ТЕКСТ ИНТЕРВЬЮ:
________________
ФГ: Если бы я спросил вас - как двух молодых людей с молодыми взаимоотношениями — это страшит или вдохновляет, думать, что ты можешь любить своего партнера так сильно, что позволишь ему уйти? 
ЭС: Определенно вдохновляет. 
ЭР: И постоянно меняет. Когда мы снимали этот фильм, сначала у меня была одна идея, а потом, когда ты слышишь мнения других людей и переплетаешь их со своими, приходит совсем другая интерпретация. Но даже если отодвинуть мои собственные чувства, этот фильм основан на чем-то очень человечном. 


ФГ: Перекликается ли эта мысль с тобой и «Бедменом», Эмма? Тебе, наверняка, не нужно иметь не живущего дома отца, чтобы чувствовать себя такой же уязвленной, рассерженной и любящей, как твоя героиня. 
ЭС: Конечно я чувствовала то же, что и Сэм, моя героиня, - не о своем отце, но в жизни вообще. И я могу присоединиться к тому, что Эдди говорил о том, как повествование меняется с течением времени. Играя персонажа, ты полностью идентифицируешь себя с ним. Я понимаю трудности Сэм, ее боль. Но сейчас, когда я смотрю фильм, я вижу его скорее как зритель.
________________
ВЫБОРКА ЗАПИСЕЙ:

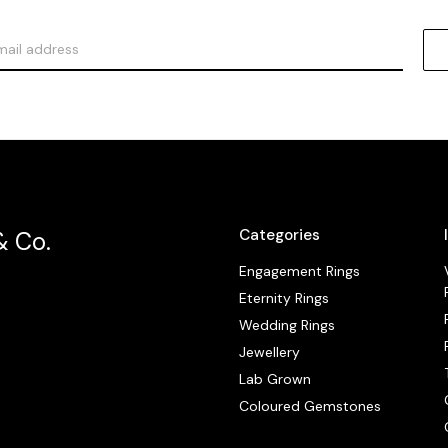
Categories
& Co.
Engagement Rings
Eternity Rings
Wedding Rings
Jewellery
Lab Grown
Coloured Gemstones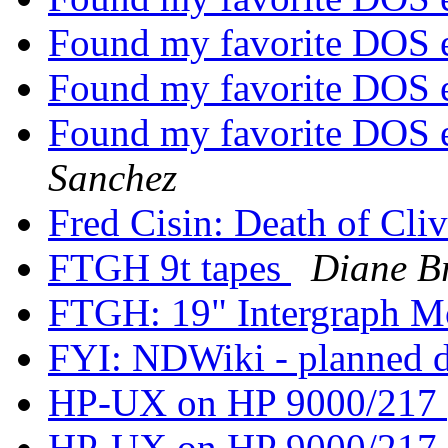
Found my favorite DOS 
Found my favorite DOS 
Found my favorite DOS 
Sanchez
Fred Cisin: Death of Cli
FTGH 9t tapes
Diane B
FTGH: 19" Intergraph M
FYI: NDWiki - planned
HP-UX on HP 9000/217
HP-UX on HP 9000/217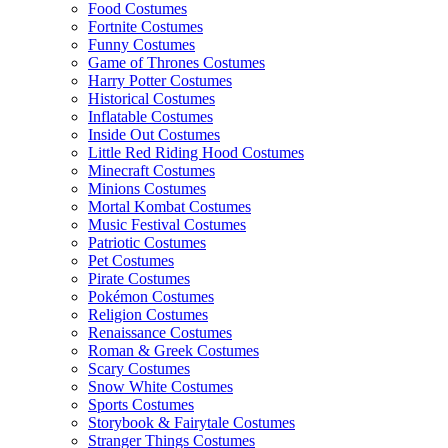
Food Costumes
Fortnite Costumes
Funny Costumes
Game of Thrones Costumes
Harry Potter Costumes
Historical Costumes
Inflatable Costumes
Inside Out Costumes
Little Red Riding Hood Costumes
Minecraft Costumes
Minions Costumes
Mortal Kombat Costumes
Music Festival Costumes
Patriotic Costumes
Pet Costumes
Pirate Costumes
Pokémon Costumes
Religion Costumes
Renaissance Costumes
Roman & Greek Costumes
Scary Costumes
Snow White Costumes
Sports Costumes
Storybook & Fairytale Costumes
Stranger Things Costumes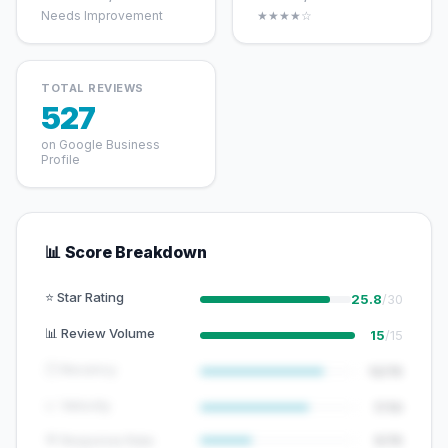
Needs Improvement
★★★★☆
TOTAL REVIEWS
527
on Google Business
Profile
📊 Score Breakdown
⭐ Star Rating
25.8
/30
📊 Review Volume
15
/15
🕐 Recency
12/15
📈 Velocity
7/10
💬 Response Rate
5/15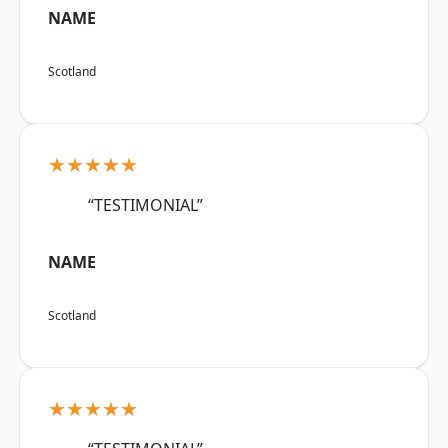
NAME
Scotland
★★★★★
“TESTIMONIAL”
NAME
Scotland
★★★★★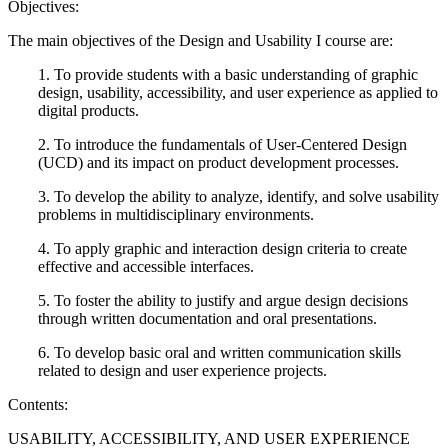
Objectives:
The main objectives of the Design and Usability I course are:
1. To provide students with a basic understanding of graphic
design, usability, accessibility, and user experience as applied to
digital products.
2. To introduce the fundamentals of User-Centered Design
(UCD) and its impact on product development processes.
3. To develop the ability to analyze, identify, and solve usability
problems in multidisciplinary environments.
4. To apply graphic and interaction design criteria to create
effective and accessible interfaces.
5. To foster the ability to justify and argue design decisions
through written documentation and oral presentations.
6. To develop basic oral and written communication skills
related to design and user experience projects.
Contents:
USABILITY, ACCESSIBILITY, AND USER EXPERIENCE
________________
ЗАДАНИЕ 1:
Замените «партнера» на «возлюбленного» во фрагменте текста интервью, охватывающем всё от слов «ФГ: Если бы» и вплоть до слов «позволишь ему уйти?», и приведите этот фрагмент полностью.
ЗАДАНИЕ 2:
Продолжите текст интервью с того места, на котором он заканчивается.
Приведенные записи не имеют отношения к тексту интервью.

ОТВЕТ 1:
ФГ: Если бы я спросил вас - как двух молодых людей с молодыми взаимоотношениями — это страшит или вдохновляет, думать, что ты можешь любить своего возлюбленного так сильно, что позволишь ему уйти?

ОТВЕТ 2:
ФГ: Давайте поговорим о вашей собственной жизни и растущей славе. Играют ли большую роль разные излишне любопытные незнакомцы? 
ЭС: Вы имеете в виду папарацци или просто людей с телефонами? 

ФГ: Я имею в виду фотографии Эдди и его жены в аэропорту, которые я только что видел. 
ЭР: Фотографии в аэропортах, как правило, делают папарацци. У меня нет большого опыта. Но это, обычно, в аэропорту Лос-Анджелеса, и это всегда происходит, когда ты выходишь из самолета. До тех пор, пока вы не думаете об этом слишком много - типа: "Кто им сказал, что я буду здесь?", - это не важно. 

ФГ: Но это становиться немного важным теперь, когда у тебя есть жена, и ее тоже фотографируют? 
ЭР: Безусловно, более затруднительно, когда кого-то, кого ты любишь, и кто не имеет ничего общего с этим бизнесом, затягивают в него. Но Ханна и я ходим на красные дорожки вместе, она хочет поддерживать меня. Так что, мы обсуждали это. 


ФГ: Как ты относишься к этому, Эмма? Это часто происходит с тобой и твоим парнем, Эндрю Гарфилдом. 
ЭС: Это не комфортно, когда фотографы дежурят у вашего дома. Я никогда не буду чувствовать себя хорошо, и я не думаю, что это нормально. Однако же, есть такая цель - жить нормальной жизнью. Так что, если они фотографируют, как ты идешь в один и тот же ресторан каждое утро, что ты и делаешь, когда живешь по-соседству... Честно говоря, я стараюсь не думать об этом дольше, чем в тот момент, когда это происходит.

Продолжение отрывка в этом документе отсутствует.